A partial agonist: it still had some agonist effect, but much less than before the modification. It does activate the H2 receptor but to a lesser extent than histamine so there is less gastric acid released.
Where can the charge of the guanidine group be spread around in the histamine analogue N-alpha-guanylhistamine?
It can be spread around 3 Nitrogens and can be potentially further away from the imidazole ring than in histamine.
What are the two possible binding sites of N-alpha-guanylhistamine?
An antagonist binding site and an agonist binding site therefore it is a PARTIAL AGONIST
What possibilities does the N-alpha-guanylhistamine have that histamine doesn't?
N-alpha-guanylhistamine can interact with other sites that are 'out of reach' of histamine becuause the +ive charge on histamine isn't spread over the 3 Nitrogens. So histamine can only bind agonist and not antagonist.

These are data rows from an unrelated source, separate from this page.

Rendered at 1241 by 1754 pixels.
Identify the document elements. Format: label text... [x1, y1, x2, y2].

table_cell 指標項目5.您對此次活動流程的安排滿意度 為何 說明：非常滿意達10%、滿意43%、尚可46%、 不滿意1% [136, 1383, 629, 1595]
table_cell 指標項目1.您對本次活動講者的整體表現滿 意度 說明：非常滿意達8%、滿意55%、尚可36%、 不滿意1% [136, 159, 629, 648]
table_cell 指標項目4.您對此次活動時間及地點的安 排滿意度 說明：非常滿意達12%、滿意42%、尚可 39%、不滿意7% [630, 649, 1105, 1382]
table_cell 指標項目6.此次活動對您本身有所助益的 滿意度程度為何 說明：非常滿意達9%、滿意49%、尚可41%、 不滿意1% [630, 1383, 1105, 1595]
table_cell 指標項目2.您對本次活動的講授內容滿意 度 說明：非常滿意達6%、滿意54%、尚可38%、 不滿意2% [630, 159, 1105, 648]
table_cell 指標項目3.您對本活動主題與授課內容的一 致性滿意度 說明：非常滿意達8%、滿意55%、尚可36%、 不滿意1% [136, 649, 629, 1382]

After this initial lead of N-alpha-guanylhistamine that was a partial agonist, what was the next step?
Finding an analogue that would only bind to antagonist site to prevent any Gastric acid production.
How many strategies were there?
What was stratergy 1?
Isothiourea synthesis: adding a Sulphur group to the molecule, pushing the +ive charge further away from the imidazole ring, to the end of the chain, should bind more strongly with the antagonist binding site.
Did stratergy 1 work?
Isothiourea showed increased antagonistic activity, but it was still a PARTIAL AGONIST
What was stratergy 2?
One terminal amino group was replaced by either a methylthio or a methyl group
Did stratergy 2 work?
No- both were still partial agonist, with lower antagonist activity than the original N-alpha-guanylhistamine.
What was stratergy 3?
Extending the chain from 2C to 3C, again moving the +ive Nitrogen further from the imidazole group, by adding another carbon group, and also either NH or S to the chain.
Was stratergy 3 successful?
There was increased Antagonist activity when adding NH, but decreased antagonist activity when adding S.